**ORDEM DE TRABALHO 1**
No texto sobre a assistência no abrigo, que cargo Maria Aguiar ocupa na escola?
**ORDEM DE TRABALHO 2**
Dê continuidade ao texto sobre a assistência no abrigo, começando logo depois da última frase.

**TRECHO DO TEXTO**
- - -

Assistência no abrigo

Na Escola Municipal Diná de Oliveira, a população está recebendo assistência médica e social, alimentação, roupas, e cesta básica. Além disso, as crianças participam de atividades recreativas de manhã e à tarde. Voluntários da educação também realizam um acompanhamento com as crianças que estão impossibilitadas de assistir às aulas remotamente. Prefeitura do Recife, Governo do Estado e voluntários realizam um trabalho conjunto.

“As crianças têm atividades lúdicas, a prefeitura manda os recreadores e eles fazem recreação todos os dias. Elas estão tendo também assistência médica, alimentação. No meu ponto de vista, estamos precisando mais no momento de descartável por conta do consumo que é muito alto”, explicou Maria Aguiar, vice-gestora da escola.

- - -

(Registros guardados)
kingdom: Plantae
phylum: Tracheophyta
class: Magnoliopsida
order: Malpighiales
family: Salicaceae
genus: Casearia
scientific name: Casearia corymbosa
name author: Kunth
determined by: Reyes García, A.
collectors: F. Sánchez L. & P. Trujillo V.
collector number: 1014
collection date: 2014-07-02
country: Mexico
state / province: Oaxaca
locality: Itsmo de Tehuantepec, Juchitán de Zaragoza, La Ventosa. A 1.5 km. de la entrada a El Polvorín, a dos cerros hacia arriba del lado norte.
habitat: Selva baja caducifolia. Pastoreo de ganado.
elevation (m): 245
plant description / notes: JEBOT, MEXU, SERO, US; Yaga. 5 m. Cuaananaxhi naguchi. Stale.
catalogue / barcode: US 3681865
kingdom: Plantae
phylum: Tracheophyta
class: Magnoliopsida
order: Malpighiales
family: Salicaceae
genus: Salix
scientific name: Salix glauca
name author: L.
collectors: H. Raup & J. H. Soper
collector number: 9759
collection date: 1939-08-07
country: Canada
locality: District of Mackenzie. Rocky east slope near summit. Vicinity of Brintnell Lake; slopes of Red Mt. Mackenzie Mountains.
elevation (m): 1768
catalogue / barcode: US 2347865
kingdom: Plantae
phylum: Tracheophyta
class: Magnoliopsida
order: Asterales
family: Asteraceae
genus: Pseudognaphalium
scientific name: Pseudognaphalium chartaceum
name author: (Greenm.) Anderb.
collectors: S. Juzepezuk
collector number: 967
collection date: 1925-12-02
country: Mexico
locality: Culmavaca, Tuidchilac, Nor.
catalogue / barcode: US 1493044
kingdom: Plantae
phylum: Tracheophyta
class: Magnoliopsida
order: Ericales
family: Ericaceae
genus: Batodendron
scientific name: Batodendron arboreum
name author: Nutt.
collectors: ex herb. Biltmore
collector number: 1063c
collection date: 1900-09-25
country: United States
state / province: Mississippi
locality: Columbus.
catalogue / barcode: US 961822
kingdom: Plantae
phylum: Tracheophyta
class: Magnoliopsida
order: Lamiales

- - -

**ÁREA DE RESPOSTA 1**
Ela é vice-gestora da escola.

**ÁREA DE RESPOSTA 2**
Em nota, a Prefeitura do Recife informou que mantém, hoje, 27 equipamentos como abrigos e pontos de apoio, sendo 17 deles escolas e creches do município, onde há atendimento integral e 24 horas. Nestes locais há 1.526 pessoas acolhidas e, nas unidades, a Prefeitura oferece acolhida para dormida, alimentação, doação de roupas, mantimentos e kits de enxoval como roupas de cama e vestimentas, assistência social, médica e acolhimento mental. Além disso são oferecidas consultas, aplicação de vacinas, distribuição de receitas e medicamentos, retirada de documentos, recreação infantil e atendimento veterinário.